▶ **Your goal**:
Working from the records below, repeat exactly the lines starting at the line that contains "ガシャポン®に「初音ミク みんなでプー" and ending at the line that contains "obsahom vitamínov, chuťou", inclusive.

▶ **The data**:
---

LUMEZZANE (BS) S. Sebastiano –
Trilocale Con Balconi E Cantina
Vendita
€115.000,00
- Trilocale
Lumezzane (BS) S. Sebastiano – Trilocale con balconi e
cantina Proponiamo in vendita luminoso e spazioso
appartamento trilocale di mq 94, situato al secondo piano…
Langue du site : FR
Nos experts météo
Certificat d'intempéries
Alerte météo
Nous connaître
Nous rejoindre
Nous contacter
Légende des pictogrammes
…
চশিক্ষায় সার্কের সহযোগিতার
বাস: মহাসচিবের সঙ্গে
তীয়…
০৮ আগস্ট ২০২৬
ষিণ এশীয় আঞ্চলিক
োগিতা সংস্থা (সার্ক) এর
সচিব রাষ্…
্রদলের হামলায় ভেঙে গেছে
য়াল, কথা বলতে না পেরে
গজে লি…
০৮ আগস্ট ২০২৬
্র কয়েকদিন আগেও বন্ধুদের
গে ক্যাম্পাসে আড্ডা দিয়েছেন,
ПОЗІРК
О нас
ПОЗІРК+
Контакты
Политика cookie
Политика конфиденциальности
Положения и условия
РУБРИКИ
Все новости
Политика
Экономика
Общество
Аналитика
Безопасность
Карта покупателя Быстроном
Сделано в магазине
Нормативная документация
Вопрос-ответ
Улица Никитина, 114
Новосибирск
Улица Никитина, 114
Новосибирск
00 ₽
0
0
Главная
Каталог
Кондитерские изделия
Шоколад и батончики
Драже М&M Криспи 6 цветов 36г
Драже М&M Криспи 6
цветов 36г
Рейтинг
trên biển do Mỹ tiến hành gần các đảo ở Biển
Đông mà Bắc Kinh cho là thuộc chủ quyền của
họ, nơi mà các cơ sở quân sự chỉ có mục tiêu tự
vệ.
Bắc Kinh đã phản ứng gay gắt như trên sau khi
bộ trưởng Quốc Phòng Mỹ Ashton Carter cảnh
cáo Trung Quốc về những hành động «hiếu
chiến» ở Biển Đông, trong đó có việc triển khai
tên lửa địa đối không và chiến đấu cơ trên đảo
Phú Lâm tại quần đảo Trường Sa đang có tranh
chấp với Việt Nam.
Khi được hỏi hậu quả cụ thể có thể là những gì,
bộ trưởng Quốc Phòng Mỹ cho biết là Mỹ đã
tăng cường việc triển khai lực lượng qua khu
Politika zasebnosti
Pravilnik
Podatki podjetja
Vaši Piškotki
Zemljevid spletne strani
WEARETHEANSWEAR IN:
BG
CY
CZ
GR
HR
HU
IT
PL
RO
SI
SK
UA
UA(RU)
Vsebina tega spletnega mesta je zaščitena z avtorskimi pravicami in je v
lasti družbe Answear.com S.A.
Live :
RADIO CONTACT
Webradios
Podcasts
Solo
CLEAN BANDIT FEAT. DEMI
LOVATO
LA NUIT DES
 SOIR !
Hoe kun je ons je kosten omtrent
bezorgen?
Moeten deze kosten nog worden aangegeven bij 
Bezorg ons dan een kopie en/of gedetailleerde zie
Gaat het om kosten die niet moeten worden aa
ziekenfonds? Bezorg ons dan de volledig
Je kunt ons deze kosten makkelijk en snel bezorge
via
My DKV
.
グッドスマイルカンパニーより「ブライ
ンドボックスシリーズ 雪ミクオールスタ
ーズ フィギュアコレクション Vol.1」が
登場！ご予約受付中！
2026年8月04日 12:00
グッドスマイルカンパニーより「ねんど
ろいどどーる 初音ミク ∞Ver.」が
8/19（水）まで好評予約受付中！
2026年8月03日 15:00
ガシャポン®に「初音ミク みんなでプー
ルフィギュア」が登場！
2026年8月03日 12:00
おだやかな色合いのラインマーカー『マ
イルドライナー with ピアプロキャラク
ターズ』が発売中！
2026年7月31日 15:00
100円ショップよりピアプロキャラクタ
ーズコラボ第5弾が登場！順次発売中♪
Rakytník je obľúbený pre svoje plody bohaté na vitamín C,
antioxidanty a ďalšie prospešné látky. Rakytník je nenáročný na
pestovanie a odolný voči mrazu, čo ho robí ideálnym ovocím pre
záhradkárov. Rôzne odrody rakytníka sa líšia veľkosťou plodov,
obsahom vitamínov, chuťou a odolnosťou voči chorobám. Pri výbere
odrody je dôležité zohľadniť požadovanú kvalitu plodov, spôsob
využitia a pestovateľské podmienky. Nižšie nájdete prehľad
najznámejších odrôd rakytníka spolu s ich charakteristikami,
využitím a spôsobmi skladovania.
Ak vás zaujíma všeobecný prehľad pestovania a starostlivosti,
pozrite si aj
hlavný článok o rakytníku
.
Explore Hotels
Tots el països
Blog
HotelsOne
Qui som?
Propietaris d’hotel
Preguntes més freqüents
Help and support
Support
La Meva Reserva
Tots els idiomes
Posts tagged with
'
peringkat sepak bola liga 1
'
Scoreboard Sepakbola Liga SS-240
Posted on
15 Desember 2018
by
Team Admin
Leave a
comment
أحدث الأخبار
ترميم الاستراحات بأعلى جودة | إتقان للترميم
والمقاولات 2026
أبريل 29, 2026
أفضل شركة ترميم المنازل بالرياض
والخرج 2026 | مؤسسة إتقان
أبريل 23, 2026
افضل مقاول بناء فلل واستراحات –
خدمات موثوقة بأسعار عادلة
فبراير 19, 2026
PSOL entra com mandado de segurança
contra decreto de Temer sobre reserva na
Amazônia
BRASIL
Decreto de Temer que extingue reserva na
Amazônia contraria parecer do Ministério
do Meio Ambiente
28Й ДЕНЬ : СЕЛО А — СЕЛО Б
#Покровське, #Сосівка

---

▶ **Solution to this exercise**:
ガシャポン®に「初音ミク みんなでプー
ルフィギュア」が登場！
2026年8月03日 12:00
おだやかな色合いのラインマーカー『マ
イルドライナー with ピアプロキャラク
ターズ』が発売中！
2026年7月31日 15:00
100円ショップよりピアプロキャラクタ
ーズコラボ第5弾が登場！順次発売中♪
Rakytník je obľúbený pre svoje plody bohaté na vitamín C,
antioxidanty a ďalšie prospešné látky. Rakytník je nenáročný na
pestovanie a odolný voči mrazu, čo ho robí ideálnym ovocím pre
záhradkárov. Rôzne odrody rakytníka sa líšia veľkosťou plodov,
obsahom vitamínov, chuťou a odolnosťou voči chorobám. Pri výbere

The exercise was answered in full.